● **YOUR TASK**: The answer must be an exact copy of the records, with every picture removed.

● **MATERIAL PROVIDED**:
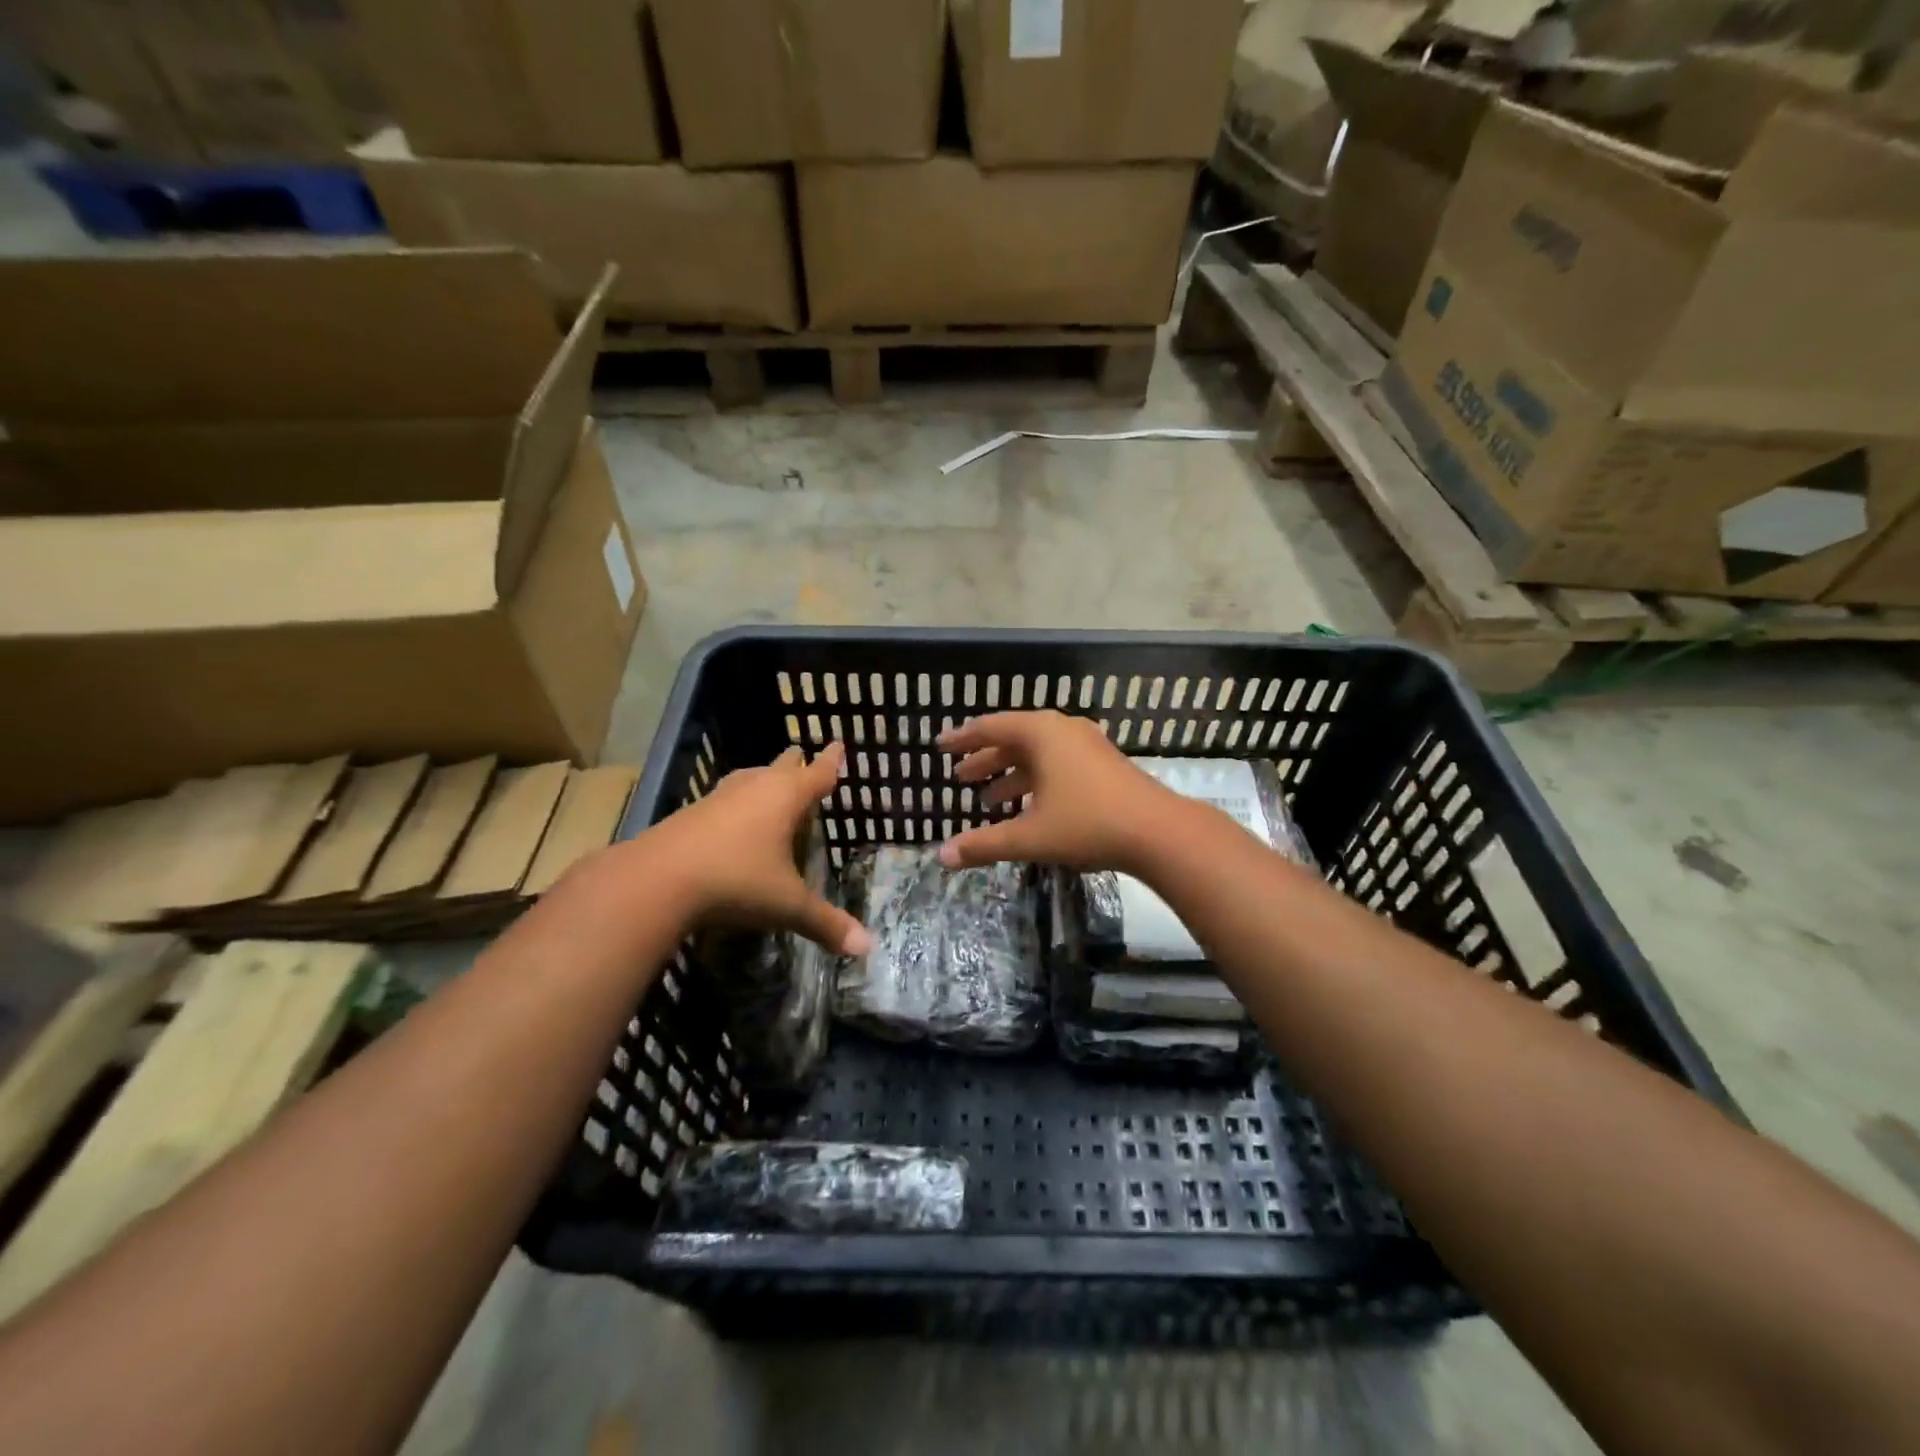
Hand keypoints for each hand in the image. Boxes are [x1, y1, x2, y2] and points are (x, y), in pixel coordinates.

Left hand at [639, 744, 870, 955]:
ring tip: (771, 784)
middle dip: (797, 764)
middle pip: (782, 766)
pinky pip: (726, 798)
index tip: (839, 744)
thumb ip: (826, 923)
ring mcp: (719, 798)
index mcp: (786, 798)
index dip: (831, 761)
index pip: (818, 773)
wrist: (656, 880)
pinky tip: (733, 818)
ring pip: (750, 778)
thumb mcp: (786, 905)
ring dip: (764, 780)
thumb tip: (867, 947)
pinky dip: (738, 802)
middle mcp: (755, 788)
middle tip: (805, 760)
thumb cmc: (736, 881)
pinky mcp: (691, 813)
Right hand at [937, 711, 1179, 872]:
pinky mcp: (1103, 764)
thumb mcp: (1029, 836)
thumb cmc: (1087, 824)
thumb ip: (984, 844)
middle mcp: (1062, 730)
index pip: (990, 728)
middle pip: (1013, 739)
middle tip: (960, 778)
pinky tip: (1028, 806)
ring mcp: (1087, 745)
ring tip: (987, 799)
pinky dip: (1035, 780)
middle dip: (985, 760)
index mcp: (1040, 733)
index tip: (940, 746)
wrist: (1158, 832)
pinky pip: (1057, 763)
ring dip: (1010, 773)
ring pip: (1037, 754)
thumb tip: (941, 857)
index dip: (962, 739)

● **ANSWER SECTION**:
Hand keypoints for each hand in the image. Boxes are [x1, y1, x2, y2] and points are (x, y), in pixel coordinates.

Left hand at [639, 744, 870, 955]:
ring tip: (771, 784)
middle dip: (797, 764)
middle pip: (782, 766)
pinky pip: (726, 798)
index tip: (839, 744)
thumb ip: (826, 923)
ring mcp: (719, 798)
index mcp: (786, 798)
index dip: (831, 761)
index pip: (818, 773)
wrist: (656, 880)
pinky tip: (733, 818)
ring pip: (750, 778)
thumb mcp: (786, 905)
ring dip: (764, 780)
thumb tip: (867, 947)
pinky dip: (738, 802)
middle mcp: (755, 788)
middle tip: (805, 760)
thumb cmc: (736, 881)
pinky mcp: (691, 813)
Right hand at [937, 711, 1179, 872]:
pinky mcp: (1103, 764)
thumb mcp: (1029, 836)
thumb cmc: (1087, 824)
thumb ip: (984, 844)
middle mcp: (1062, 730)
index pip: (990, 728)
middle pip: (1013, 739)
middle tip: (960, 778)
pinky tip: (1028, 806)
ring mcp: (1087, 745)
ring tip: (987, 799)
pinky dip: (1035, 780)
middle dip: (985, 760)
index mcp: (1040, 733)
index tip: (940, 746)
wrist: (1158, 832)
pinky pip: (1057, 763)
ring dip: (1010, 773)
ring pip: (1037, 754)
thumb tip: (941, 857)
index dip: (962, 739)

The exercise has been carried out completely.